The Company’s ability to remain competitive is dependent upon its capability to develop and successfully introduce new, innovative and compliant products. The motorcycle market continues to change in terms of styling preferences and advances in new technologies, and at the same time, it is subject to increasing regulations related to safety and emissions. The Company must continue to distinguish its products from its competitors’ products with unique styling and new technologies that consumers desire. The Company may not be able to achieve its goal of introducing 100 new, high-impact motorcycle models between 2017 and 2027, and introducing those models may still not lead to the desired result of driving unit sales growth. As the Company incorporates new and different features and technology into its products, the Company must protect its intellectual property from imitators and ensure its products do not infringe the intellectual property of other companies. In addition, these new products must comply with applicable regulations worldwide and satisfy the potential demand for products that produce lower emissions and achieve better fuel economy. The Company must make product advancements to respond to changing consumer preferences and market demands. The Company must also be able to design and manufacture these products and deliver them to a global marketplace in an efficient and timely manner and at prices that are attractive to customers. There can be no assurances that the Company will be successful in these endeavors or that existing and prospective customers will like or want the Company’s new products.
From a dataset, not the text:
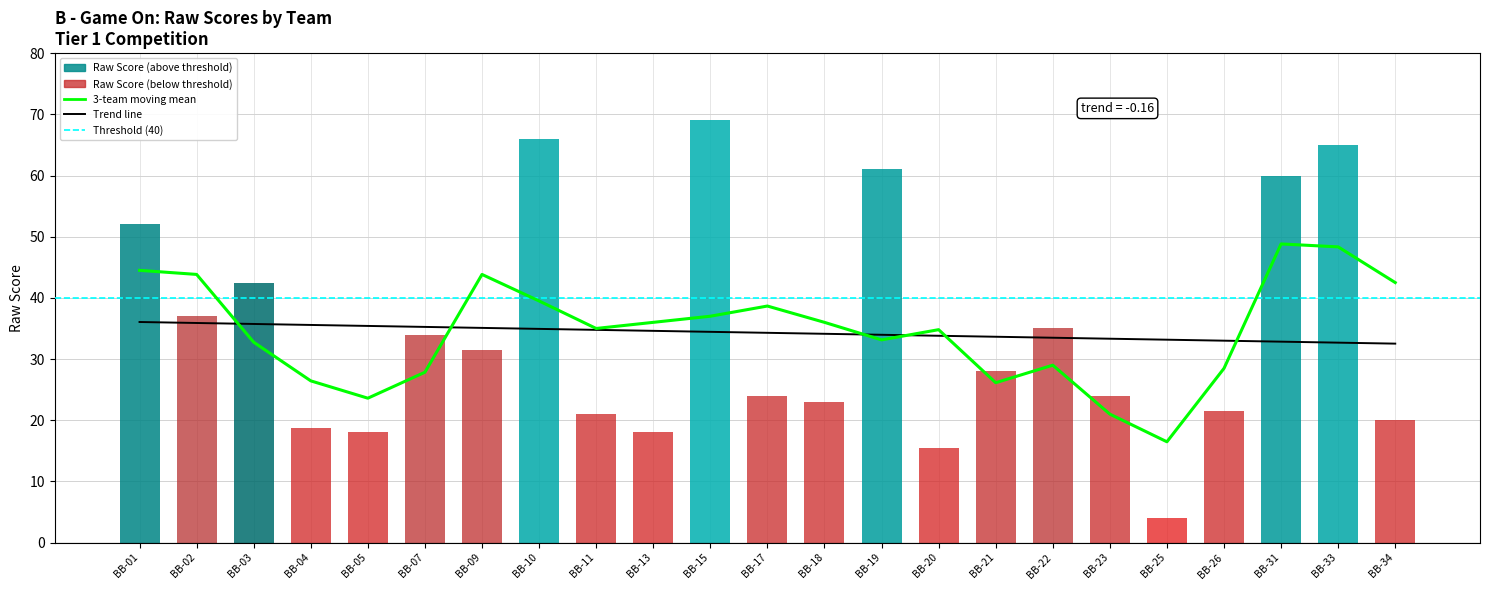

Between BB-11 and BB-23, which is larger?

BB-23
Changes in general economic and business conditions, tightening of credit and retail markets, political events or other factors may adversely impact independent dealers’ retail sales. The motorcycle industry is impacted by general economic conditions over which motorcycle manufacturers have little control. These factors can weaken the retail environment and lead to weaker demand for discretionary purchases such as motorcycles. Weakened economic conditions in certain business sectors and geographic areas can also result in reduced demand for the Company's products. Tightening of credit can limit the availability of funds from financial institutions and other lenders and sources of capital which could adversely affect the ability of retail consumers to obtain loans for the purchase of
motorcycles from lenders, including HDFS. Should general economic conditions or motorcycle industry demand decline, the Company’s results of operations and financial condition may be substantially adversely affected. The motorcycle industry can also be affected by political conditions and other factors over which motorcycle manufacturers have little control.